I'll catch up with the blog in a week!

Wednesday, September 26, 2007

中秋快乐! (Happy Mid-Autumn Day!)

So it was actually two days ago (September 25) but I was up to my eyes in moon cakes and couldn't be bothered to post a blog.

So what exactly is Mid-Autumn Day?

"The custom of celebrating the moon for both the Han and minority nationalities, can be traced as far back as the ancient Xian Dynasty and Shang Dynasty of China (20th century BC-1060s BC). In the Zhou Dynasty (1066 BCE-221 BCE), the people celebrated the Mid-Autumn Festival to worship the moon.

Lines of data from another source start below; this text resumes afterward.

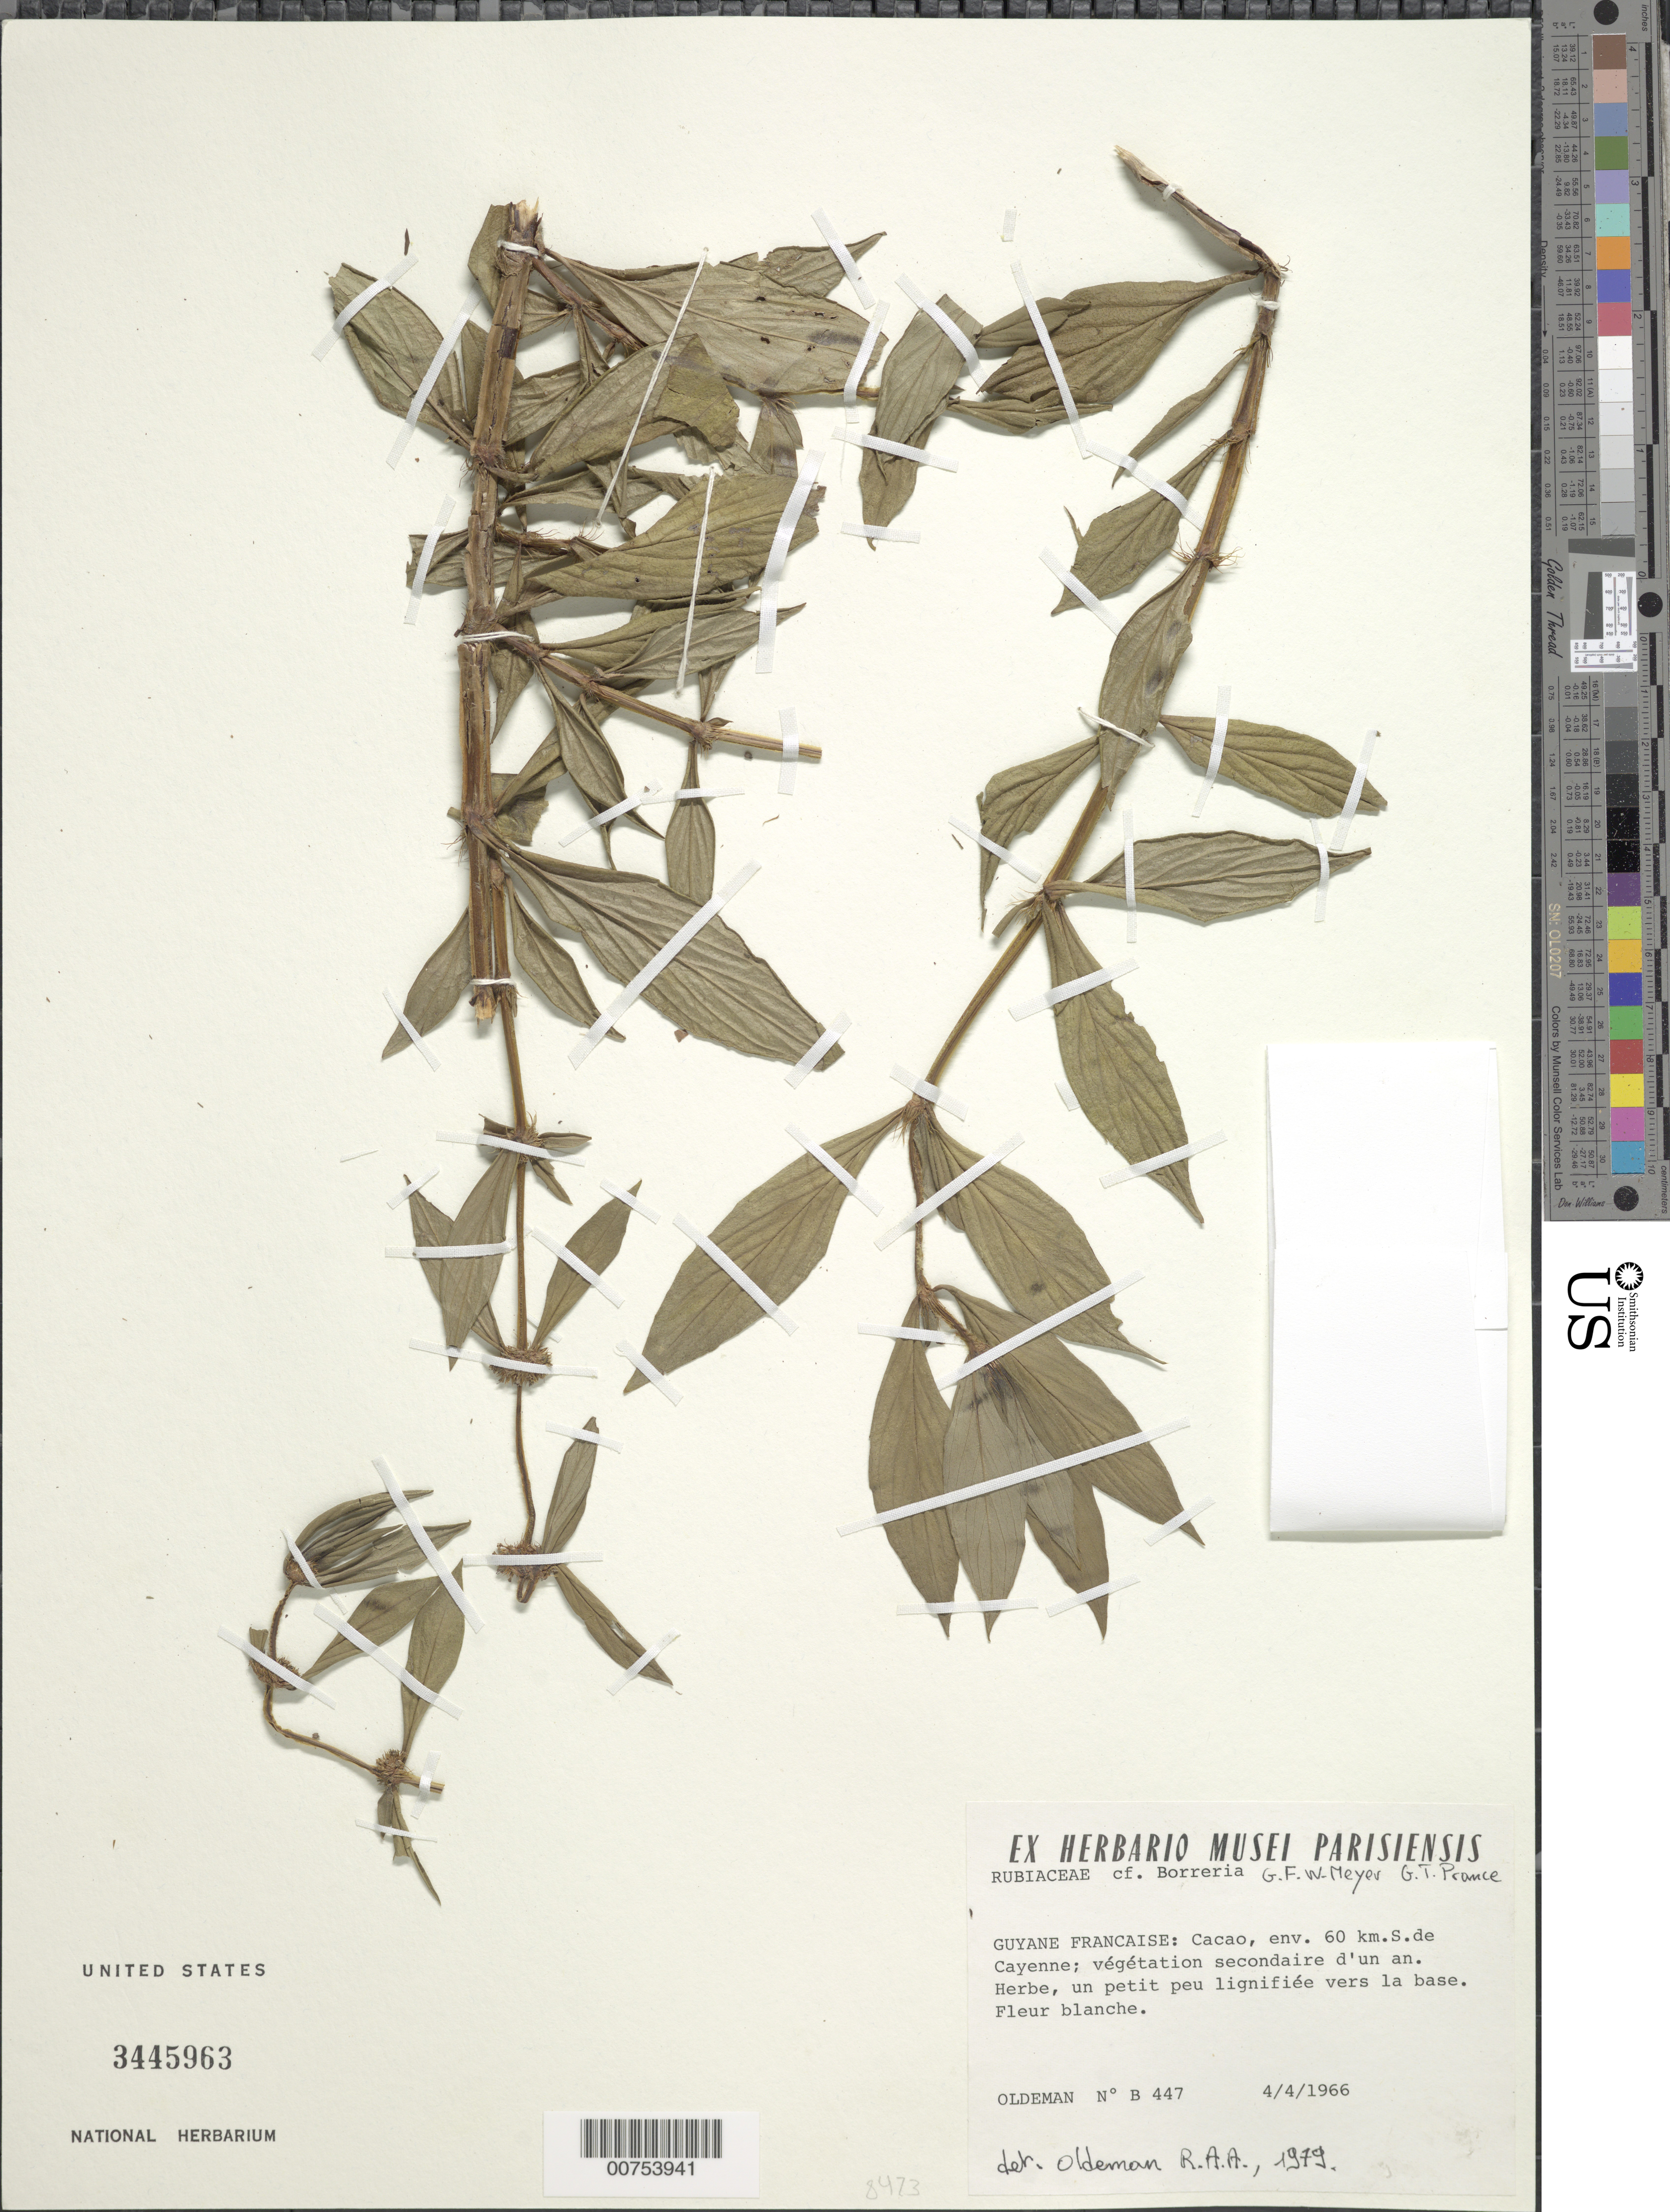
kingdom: Plantae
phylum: Tracheophyta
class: Magnoliopsida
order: Gentianales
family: Rubiaceae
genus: Borreria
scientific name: Borreria sp.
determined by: Oldeman, R. A. A.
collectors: R. Oldeman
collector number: B 447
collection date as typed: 4-Apr-66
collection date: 1966-04-04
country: French Guiana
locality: Cacao Village, env. 60 km S de Cayenne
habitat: Secondary vegetation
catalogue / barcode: US 3445963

"The practice became very prevalent in the Tang Dynasty (618-907 CE) that people enjoyed and worshipped the full moon. In the Southern Song Dynasty (1127-1279), however, people started making round moon cakes, as gifts to their relatives in expression of their best wishes of family reunion. At night, they came out to watch the full moon to celebrate the festival. Since the Ming (1368-1644), and Qing Dynasties (1644-1911), the custom of Mid-Autumn Festival celebration has become unprecedentedly popular."

(Thanks Wikipedia, David)

In a perfect world, we would have spent the night watching the round moon while enjoying some delicious moon cakes with our loved ones. The foreign office even gave all the foreign teachers a box of moon cakes (complete with knife and fancy toothpicks) for the event.


In reality, the air in Xi'an was too polluted and we couldn't see the sky. So instead, Ali, Shelby and I played Moonopoly (get it?) while choking down 8 strangely flavored fruit cakes until we felt sick.